Ce n’est pas seulement un style : c’est un manifeste. La mode masculine bascule d’un coup dans une nouvelle ère. David Bowie l’adopte, Karl Lagerfeld en fait un régime personnel pour entrer dans ses costumes, Daft Punk s’y reconnaît. Une révolution silencieuse, mais planétaire.
Le masculin en mue
Ce choix n’est pas anodin. Derrière cette ligne tranchante, Slimane redéfinit le masculin. Fini le costume-pouvoir, place à un corps libéré, affiné, parfois androgyne. L’homme qu’il dessine est affranchi : un dandy moderne, à mi-chemin entre le rocker et le moine urbain. Il ne s’agit pas d’un affaiblissement mais d’une réinvention. Le minimalisme qu’il impose dit autre chose : que l’élégance masculine peut être une tension, non une armure.
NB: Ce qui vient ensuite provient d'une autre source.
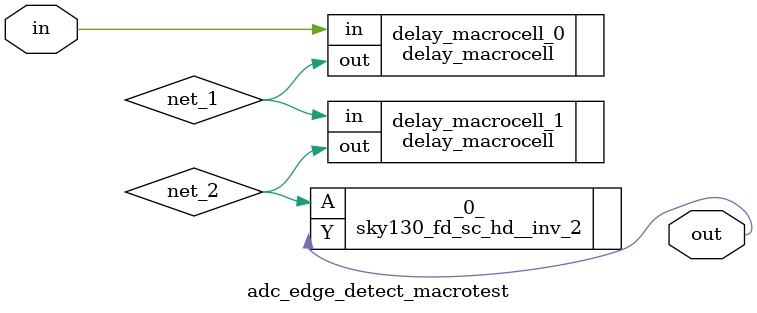
<source format=v>
/* Generated by Yosys 0.12+45 (git sha1 cfe940a98, gcc 9.2.1 -fPIC -Os) */

module adc_edge_detect_macrotest(in, out);
  input in;
  wire net_1;
  wire net_2;
  output out;
  sky130_fd_sc_hd__inv_2 _0_ (
    .A(net_2),
    .Y(out)
  );
  delay_macrocell delay_macrocell_0 (
    .in(in),
    .out(net_1)
  );
  delay_macrocell delay_macrocell_1 (
    .in(net_1),
    .out(net_2)
  );
endmodule

</source>
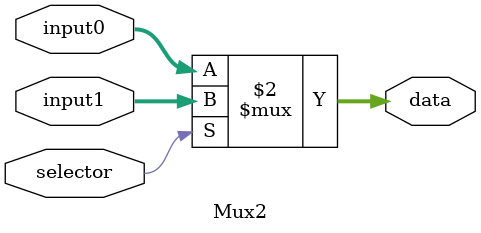
<source format=v>
module Mux2 (
	input 			selector,
	input 	[31:0] 	input0,
	input 	[31:0] 	input1,
	output 	[31:0] 	data
);

assign data = (selector == 0 ? input0 : input1);

endmodule //Mux2
</source>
Yves Saint Laurent, le territoire brûlant

En 2012, Slimane revient chez Yves Saint Laurent. Son premier geste est un coup de tonnerre : il rebaptise la maison Saint Laurent Paris. Les critiques s’enflamment, l’héritage semble menacé. Mais cette rupture cache une stratégie claire : débarrasser la maison d’un académisme pesant pour renouer avec l’esprit insoumis de son fondateur.
Les défilés deviennent incandescents. Les silhouettes s’inspirent des clubs new-yorkais, des rues du Marais, des arrière-scènes de concerts. Le cuir, les bottines cubaines, les mini-robes pailletées s’imposent. L’univers punk et rock s’infiltre dans une couture jusque-là corsetée. Détesté par une partie de la critique, adoré par la jeunesse mondiale, Slimane impose Saint Laurent comme le nouvel étendard d’une élégance acide, nocturne, subversive.
Celine sans accent, Slimane sans détour

En 2018, il prend la direction artistique de Celine. Son premier geste, encore, est de gommer l’accent du logo. Là encore, une secousse. Exit l’héritage féminin et intellectuel de Phoebe Philo : Slimane impose sa lecture radicale, plus sombre, plus nerveuse, plus jeune.
Une nouvelle jeunesse, toujours
Mais cette fois, le ton est différent. Slimane n’imite pas Dior ni Saint Laurent. Chez Celine, il affine. Moins démonstratif, plus mélancolique. Le vestiaire se peuple de blousons noirs, de jeans taille haute, de lunettes opaques. Il quitte ses fonctions chez Céline en octobre 2024.
Bright Young Things, l’édition comme manifeste
En 2025, Slimane fonde Bright Young Things, maison d’édition dédiée à la photographie, à la poésie et aux voix marginales. Ce n’est pas un à-côté, mais un prolongement vital de sa vision. Il y publie ses images, mais aussi celles d’artistes émergents, souvent queer, toujours insaisissables. Il brouille les frontières : livre ou manifeste, archive ou constellation ? Ici, l’objet imprimé devient un lieu de résistance.
Une esthétique éditoriale ultra-sélective
Comme dans ses collections, ses ouvrages obéissent à une rigueur absolue : noir et blanc, typographie réduite, composition minimale. Chaque livre devient un objet de culte. Non un produit, mais une aura matérialisée.
Et ensuite ?
Qu’attendre d’un créateur qui semble toujours une époque en avance ? Peut-être rien, peut-être tout. Hedi Slimane ne cherche pas la tendance, il la sculpte dans le silence. Ses vêtements, ses images, ses livres composent un univers total, où le rock et la mode, la jeunesse et la mélancolie forment un seul langage.